Abnormal cortical and spinal motor neuron excitability is a hallmark of the progressive neurodegenerative disease, so these findings suggest that the drug could have therapeutic value for patients, according to Evangelos Kiskinis, PhD, assistant professor in the Ken and Ruth Davee Department of Neurology Division of Neuromuscular Disease and a co-author of the study.
“Most importantly, ezogabine decreased cortical and spinal motor neuron excitability in ALS patients in a dose-dependent manner,” said Kiskinis, who is also an assistant professor of Physiology, an investigator at the Les Turner ALS Center and a New York Stem Cell Foundation Robertson Investigator. “A larger and longer trial will need to be executed in order to assess therapeutic efficacy.”
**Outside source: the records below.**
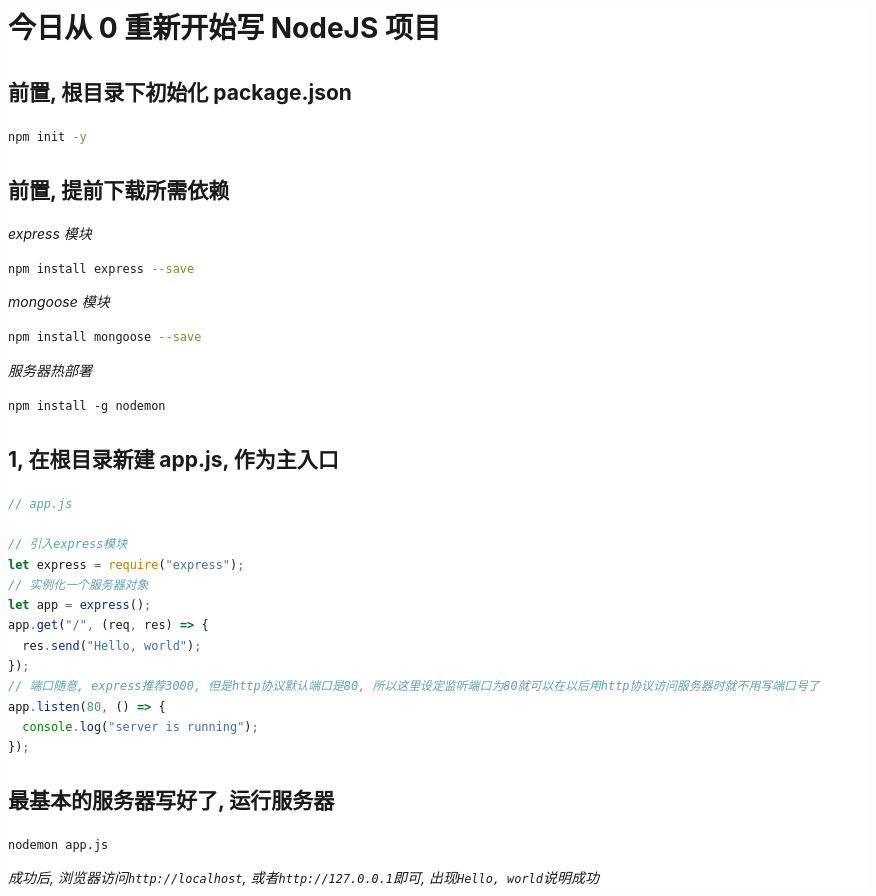 # 今日从 0 重新开始写 NodeJS 项目

## 前置, 根目录下初始化 package.json

```bash
npm init -y
```

## 前置, 提前下载所需依赖

_express 模块_

```bash
npm install express --save
```

_mongoose 模块_

```bash
npm install mongoose --save
```

_服务器热部署_

```
npm install -g nodemon
```

## 1, 在根目录新建 app.js, 作为主入口

```js
// app.js

// 引入express模块
let express = require("express");
// 实例化一个服务器对象
let app = express();
app.get("/", (req, res) => {
  res.send("Hello, world");
});
// 端口随意, express推荐3000, 但是http协议默认端口是80, 所以这里设定监听端口为80就可以在以后用http协议访问服务器时就不用写端口号了
app.listen(80, () => {
  console.log("server is running");
});
```

## 最基本的服务器写好了, 运行服务器

```
nodemon app.js
```

_成功后, 浏览器访问`http://localhost`, 或者`http://127.0.0.1`即可, 出现`Hello, world`说明成功_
ALS is a progressive neurological disease that attacks motor neurons. Neuronal hyper-excitability is an early feature of both sporadic and familial ALS, but there is no cure and life expectancy is typically three to five years from the onset of symptoms.
There are currently just two Food and Drug Administration-approved drugs for the treatment of ALS, but the therapeutic value of both treatments is rather small, according to Kiskinis.
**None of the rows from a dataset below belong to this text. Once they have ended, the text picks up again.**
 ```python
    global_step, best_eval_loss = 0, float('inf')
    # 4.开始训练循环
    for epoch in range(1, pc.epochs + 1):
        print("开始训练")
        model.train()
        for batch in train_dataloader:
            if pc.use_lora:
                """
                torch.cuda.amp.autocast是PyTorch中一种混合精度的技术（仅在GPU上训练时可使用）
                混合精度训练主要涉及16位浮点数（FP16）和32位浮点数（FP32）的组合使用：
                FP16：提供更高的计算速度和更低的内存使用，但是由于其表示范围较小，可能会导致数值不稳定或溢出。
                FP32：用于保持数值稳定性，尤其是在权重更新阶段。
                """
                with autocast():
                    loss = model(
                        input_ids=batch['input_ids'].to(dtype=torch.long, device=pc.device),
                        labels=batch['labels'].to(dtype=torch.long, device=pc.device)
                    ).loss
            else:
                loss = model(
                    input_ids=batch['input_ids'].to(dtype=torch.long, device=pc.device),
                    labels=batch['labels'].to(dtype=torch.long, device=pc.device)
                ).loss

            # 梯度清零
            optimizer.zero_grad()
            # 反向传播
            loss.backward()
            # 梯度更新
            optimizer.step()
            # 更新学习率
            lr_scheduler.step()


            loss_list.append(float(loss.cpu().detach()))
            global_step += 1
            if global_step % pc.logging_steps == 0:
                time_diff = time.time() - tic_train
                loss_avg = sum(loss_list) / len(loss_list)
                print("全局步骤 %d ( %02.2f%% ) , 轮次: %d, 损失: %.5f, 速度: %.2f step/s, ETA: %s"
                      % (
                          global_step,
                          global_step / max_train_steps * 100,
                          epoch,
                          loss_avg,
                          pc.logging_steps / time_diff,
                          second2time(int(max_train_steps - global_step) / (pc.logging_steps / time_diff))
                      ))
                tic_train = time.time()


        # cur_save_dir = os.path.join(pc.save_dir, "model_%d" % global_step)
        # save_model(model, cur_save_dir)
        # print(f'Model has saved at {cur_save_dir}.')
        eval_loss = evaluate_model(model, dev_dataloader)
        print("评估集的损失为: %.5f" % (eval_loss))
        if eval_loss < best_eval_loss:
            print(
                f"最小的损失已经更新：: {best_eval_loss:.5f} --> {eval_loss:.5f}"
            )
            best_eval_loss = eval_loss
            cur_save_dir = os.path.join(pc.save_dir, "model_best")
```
“At best, the drugs extend the lifetime of patients by a few months,” Kiskinis said. “There is a real need to develop more effective treatments.”
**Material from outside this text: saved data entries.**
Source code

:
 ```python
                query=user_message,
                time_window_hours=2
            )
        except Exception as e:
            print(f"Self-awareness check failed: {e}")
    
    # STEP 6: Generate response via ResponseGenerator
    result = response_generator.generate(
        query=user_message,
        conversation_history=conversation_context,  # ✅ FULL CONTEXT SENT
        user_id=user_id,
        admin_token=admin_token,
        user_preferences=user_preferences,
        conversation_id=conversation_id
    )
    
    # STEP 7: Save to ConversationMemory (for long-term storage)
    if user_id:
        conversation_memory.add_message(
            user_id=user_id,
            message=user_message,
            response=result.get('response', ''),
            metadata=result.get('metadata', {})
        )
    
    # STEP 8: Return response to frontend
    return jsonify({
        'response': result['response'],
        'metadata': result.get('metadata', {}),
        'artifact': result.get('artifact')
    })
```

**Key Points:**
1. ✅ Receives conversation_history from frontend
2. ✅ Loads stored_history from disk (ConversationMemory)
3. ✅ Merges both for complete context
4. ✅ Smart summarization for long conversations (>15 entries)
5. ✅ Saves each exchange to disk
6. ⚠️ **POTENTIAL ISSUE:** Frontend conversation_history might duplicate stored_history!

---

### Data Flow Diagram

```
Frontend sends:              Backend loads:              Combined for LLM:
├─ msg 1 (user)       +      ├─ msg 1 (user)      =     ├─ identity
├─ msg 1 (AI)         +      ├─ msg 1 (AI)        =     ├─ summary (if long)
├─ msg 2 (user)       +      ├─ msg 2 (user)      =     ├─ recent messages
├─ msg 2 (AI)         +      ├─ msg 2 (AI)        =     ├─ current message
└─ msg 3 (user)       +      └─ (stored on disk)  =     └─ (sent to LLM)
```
When Kiskinis was a postdoctoral fellow in the laboratory of Kevin Eggan, PhD, professor of Stem Cell and Regenerative Biology at Harvard University, they identified defects in excitability traced back to potassium channels in patient-derived neuronal stem cells. Ezogabine is a small module activator of Kv7 channels, the same channels that control excitability of neurons.
“Within a relatively short period of time, these findings in the ‘culture dish model’ were translated into a clinical trial,” Kiskinis said.
The trial tested ezogabine in 65 patients with ALS, with some participants receiving a placebo and others receiving either 600 or 900 milligram doses of ezogabine per day. The investigators assessed effectiveness using threshold tracking transcranial magnetic stimulation, a technique where graduated levels of stimuli are applied to the nerve and measured to estimate excitability.
Both treatment groups experienced a significant decrease in excitability across several metrics. Patients only received the treatment for four weeks, so it was not expected to affect disease progression. However, that dose-dependent response may be a good sign for future therapeutic efforts, according to Kiskinis, as consistent scaling is often necessary for a compound to move through the drug development pipeline.
In addition, this study also helps make the case that greater neuron excitability, which has been shown to prognosticate disease progression, could be used as a biomarker in future trials of this or other similar drugs, Kiskinis said.
This study was funded by the ALS Association, GlaxoSmithKline, Harvard Stem Cell Institute, and the Neurological Clinical Research Institute at Massachusetts General Hospital and the New York Stem Cell Foundation.